Accepted for/Published in: Journal of Medical Internet Research
Date Submitted: Nov 3, 2025
Open Peer Review Period: Nov 3, 2025 - Dec 29, 2025
Date Accepted: Mar 17, 2026
(closed for review but you can still tweet)
Detection of Micro-Behavior Intervals: A Clinically Relevant and Advanced Multimodal Temporal Approach for Predicting Mental Health
ABSTRACT
Background:
Healthcare workers (HCWs) face sustained psychological demands that place them at heightened risk for burnout and posttraumatic stress disorder (PTSD). Yet, assessing psychological distress in this population remains challenging due to stigma, underreporting, and the limitations of self-report tools. Although nonverbal behaviors hold diagnostic promise, most approaches overlook the fine-grained, temporal fluctuations in these signals. In this study, we focused on micro-behavior intervals—brief, involuntary changes in multimodal nonverbal signals—that emerge during emotion-eliciting interviews.
Objective:
To determine whether micro-behavior intervals improve discrimination of psychological distress profiles among HCWs with symptoms of burnout and PTSD.
Methods:
HCWs participated in a semi-structured interview that included five work-related, emotionally charged questions and was recorded via Webex (online video platform).
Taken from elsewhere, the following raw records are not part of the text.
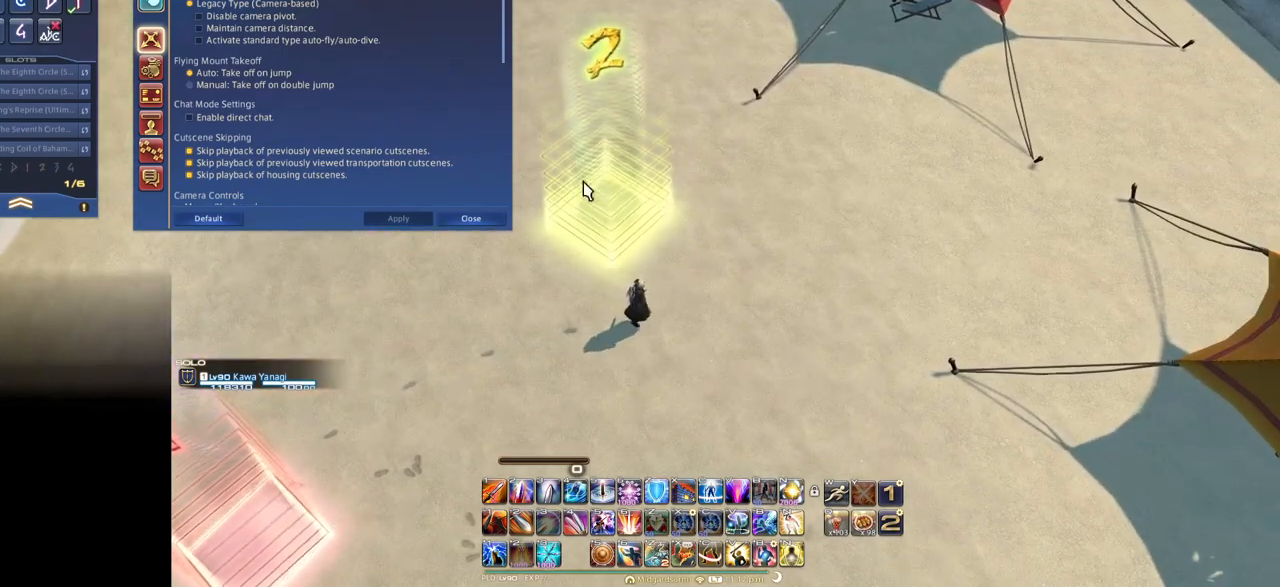
{"keys": [], "events": []}
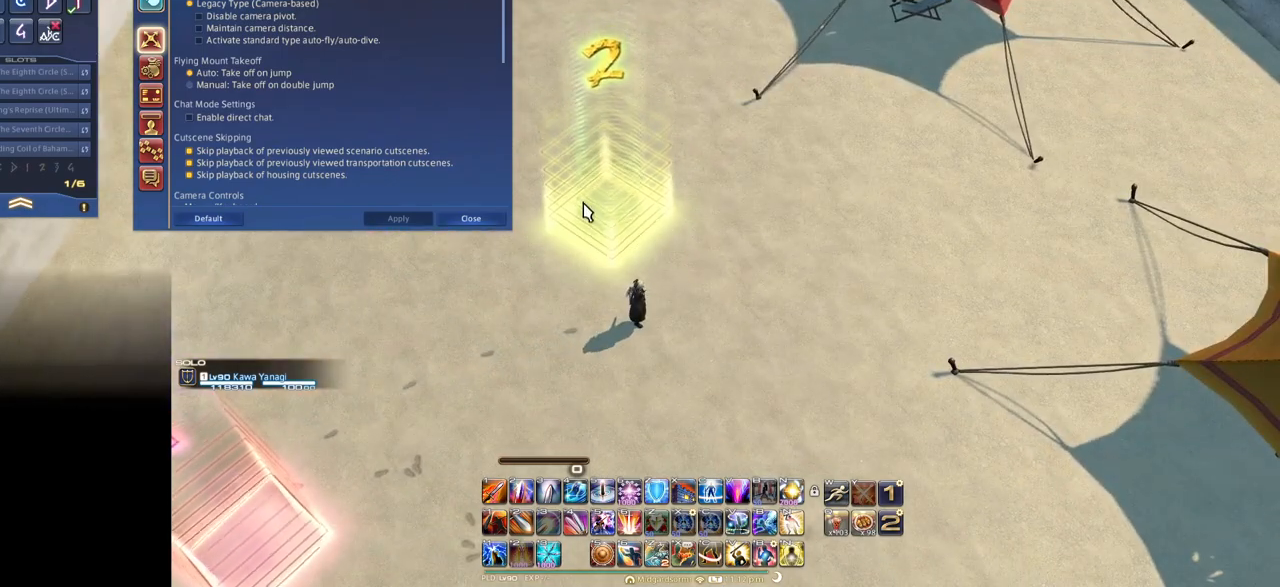
{"keys": [], "events": []}
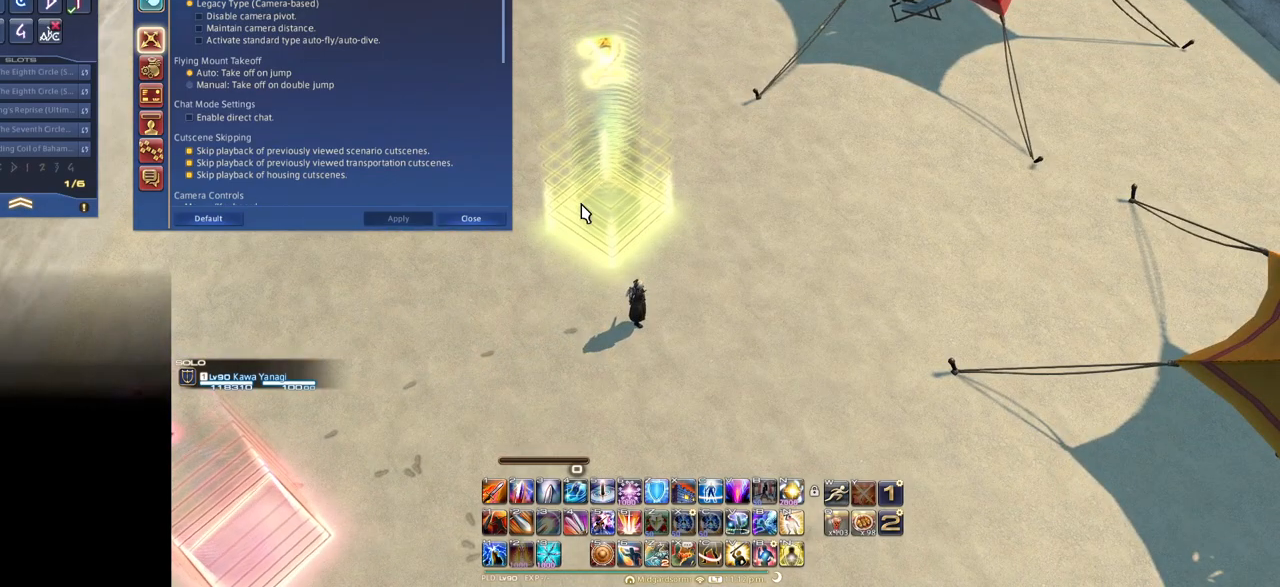
{"keys": ["s"], "events": [[350, "s", "down"]]}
Participants also completed validated questionnaires for burnout (MBI-GS-9) and PTSD (PCL-5). Recordings were analyzed with computer vision models to generate time series of facial expressions, head movement, gaze, body posture, and hand gestures. An unsupervised anomaly detection model (MOMENT) isolated micro-behavior intervals without the need for manual labels. Features derived from these intervals were used to train a deep learning classifier that predicted four symptom classes of psychological distress: ‘Moderate-Severe Burnout’, ‘Subthreshold-Provisional PTSD’, ‘Burnout + PTSD’, and ‘Resilient’. We conducted an ablation study by systematically removing one behavioral data stream at a time. Finally, we conducted an explainability analysis to characterize the features driving model predictions.
Results:
We analyzed 258 interview recordings from N=151 HCWs. Per interview, 19.65±6.01 micro-behavior intervals were detected, each lasting 1.31±1.10 seconds. The classifier demonstrated robust performance across classes, achieving a macro F1 = 0.75 and a macro ROC-AUC = 0.80 on held-out data. Ablation showed that excluding gaze or arousal-valence signals caused the largest performance declines, particularly in recall and F1 score. Explainability analysis revealed distinct temporal patterns across symptom classes, with irregularity and variability in micro-behaviors emerging as key predictors.
Conclusions:
Focusing on micro-behavior intervals yields a scalable, interpretable, and annotation-free framework for detecting psychological distress from nonverbal signals. By moving from whole-video features to fine-grained multimodal temporal modeling, we successfully captured subtle, involuntary fluctuations in nonverbal responses to emotion-eliciting questions. This multimodal approach enables objective, robust, and explainable assessment of psychological distress, offering a promising complement to conventional psychometric assessments.